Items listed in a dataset
== Segment start ==
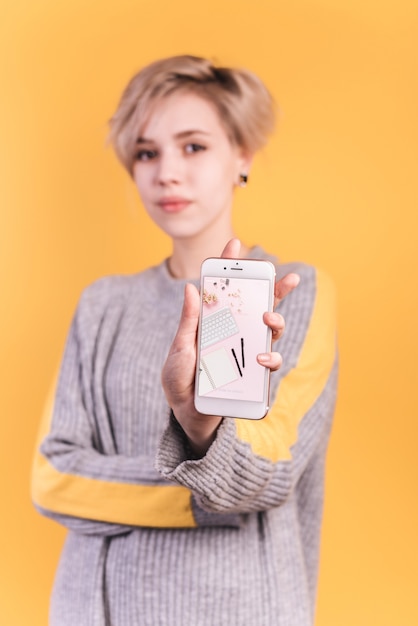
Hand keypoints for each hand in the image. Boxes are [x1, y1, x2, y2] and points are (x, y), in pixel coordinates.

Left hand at [161, 239, 299, 456]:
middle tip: (286, 279)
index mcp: (214, 322)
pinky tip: (261, 358)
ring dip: (276, 321)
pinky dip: (270, 357)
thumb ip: (188, 322)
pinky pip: (270, 362)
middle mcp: (235, 333)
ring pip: (271, 330)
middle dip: (276, 290)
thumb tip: (191, 288)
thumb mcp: (180, 349)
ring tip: (268, 320)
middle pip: (260, 306)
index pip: (225, 291)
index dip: (231, 267)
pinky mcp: (254, 375)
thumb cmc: (179, 380)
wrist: (187, 415)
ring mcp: (247, 352)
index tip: (236, 244)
== Segment end ==
# Task goal
In the transcription, every picture is to be excluded and the records above given again exactly.

# Expected answer
Hand keypoints for each hand in the image. Boxes are [x1, y1, x2, y2] and points are (x, y), in pixel coordinates.

Left hand at [161, 239, 299, 456]:
middle tip: (286, 279)
index mcp: (214, 322)
pinky tip: (261, 358)
ring dip: (276, 321)
pinky dip: (270, 357)
thumb ip: (188, 322)
pinky pip: (270, 362)
middle mcp: (235, 333)
ring pip: (271, 330)
middle dip: (276, 290)
thumb tip: (191, 288)
thumb mcp: (180, 349)
ring tip: (268, 320)
middle pip: (260, 306)
index pip: (225, 291)
index dip: (231, 267)
pinky mcp: (254, 375)
thumb cmc: (179, 380)
wrist: (187, 415)
ring mcp: (247, 352)
index tip: (236, 244)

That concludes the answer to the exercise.